そのため飲食ならフードコートの店舗から、本格的なレストランもある。アパレルは上質なセレクト系が揃うほか、周辺は結婚式場が多いことからウェディングドレスの販売店やレンタル店、ジュエリー店もある。「スヌーピータウンショップ」などキャラクター関連のショップが集積しているのも特徴だろう。
―― 統合の際、リニューアルを実施しました。
石川 「シェイクシャック」といった飲食店や物販店を導入したほか、「ZARA」の増床を行った。アパレルが難しいと言われる中、外資系アパレルは全体的に好調だ。また、3~4階はコト需要に応える店舗を誘致し、「namcoあそびパークPLUS」のほか、「丸善」を「タリーズコーヒー」の隣接区画に導入してブック&カフェとした。
―― 最近では1階にインテリアの新店が開店しました。
石川 Francfrancの新業態「MODERN WORKS」が4月23日にオープンした。インテリアを中心に揃え、ショールームのような店舗に仕上がっている。店舗の雰囲気が良く、家具やアートを買い求める人が増えている。今回、男性客の取り込みにも注力しており、実際、客層は男女が半々で30代後半~40代が多い。この辺は住宅が多いため、館内にはインテリア業態がすでに3つあるが、いずれも好調。今後が楽しみだ。
―― 隣接する横浜駅周辺では大開発が進みます。
石川 横浜駅の商業集積がますます進むが、駅の商業集積は今に始まったことではない。ただ、横浜駅だけでなく、周辺に色々な競合ができていると感じる。当館の商圏を分析すると約30km圏内で、川崎や辻堂の商業施設と重なる。ファミリー層獲得で競合するだろう。我々は統合のタイミングで「あそびパーク」を誘致したが、コト需要に加えてファミリー層を一層取り込む狙いもあり、実際効果を発揮している。

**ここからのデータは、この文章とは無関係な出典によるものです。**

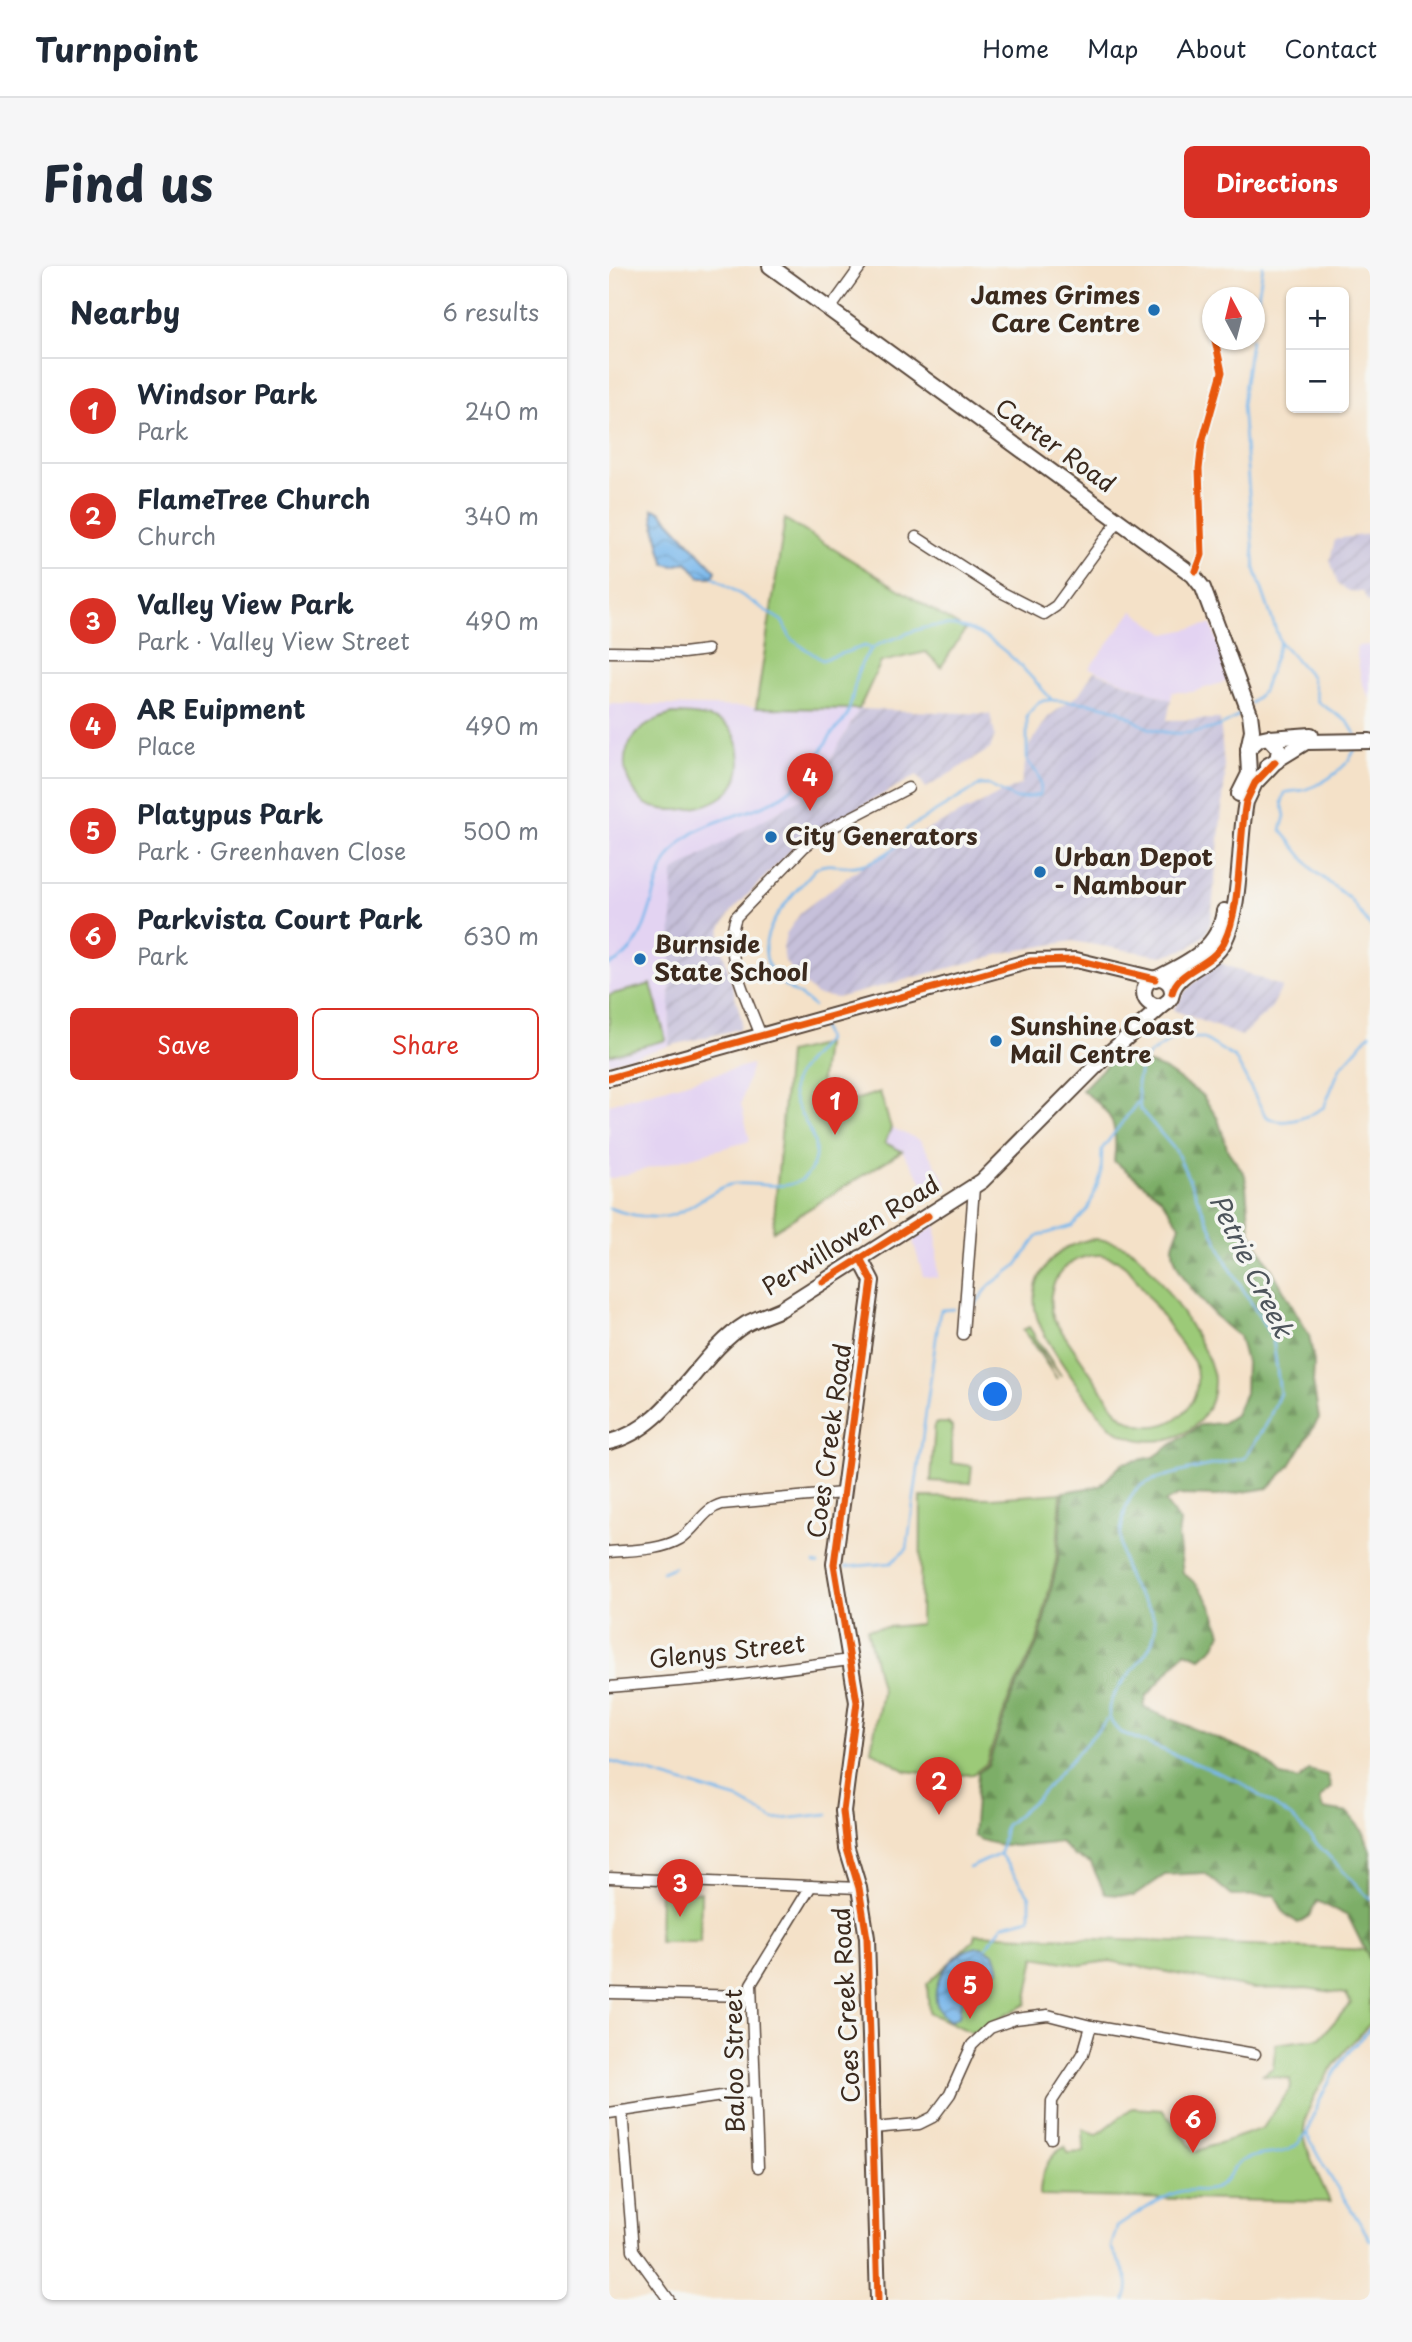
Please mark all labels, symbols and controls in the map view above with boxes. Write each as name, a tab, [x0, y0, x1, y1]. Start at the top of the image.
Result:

周辺の開発は進むが、みなとみらいには景観の良さがある。エリア内には最近ファミリーが増えており、当館を含めてフロアが広く、ベビーカーを押しやすい。エリア内には遊園地の「コスモワールド」もあって、様々な楽しみ方ができる。
―― みなとみらいでも多くの開発計画がありますが。
石川 エリアとして大きいのは19年に完成する客船ターミナルなどで構成する「ヨコハマハンマーヘッドプロジェクト」だろう。これまでインバウンドは都内や箱根に流れてしまっていたが、この事業により外国人客が増えていくのではないか。ホテル、オフィスビルの開発もあるし、パシフィコ横浜は増床する。周辺では住宅開発も進み、チャンスは大きい。
―― みなとみらいには商業施設は多いですが、どのように競争していきますか。
石川 当館は地下鉄の駅に併設しており、建物内に大きな吹き抜けや長いエスカレーターがあり、エリアの中で象徴的な存在だと思う。施設内から海や夜景を楽しめるし、通路が広く、売り場面積2.5万m²という数字以上に広く感じられる。この環境面をもっとアピールしていきたい。また、段階的に共用部の改修を進めており、9月までにフードコート共用部も改修する。このほかイベントの強化など、やりたいことはたくさんある。
一方で、周辺施設と協力した販促も重要。協同でみなとみらいへの来街を促す冊子の作成などをしており、まずはエリアに来ていただき、その上でみなとみらい東急スクエアの魅力を打ち出していきたい。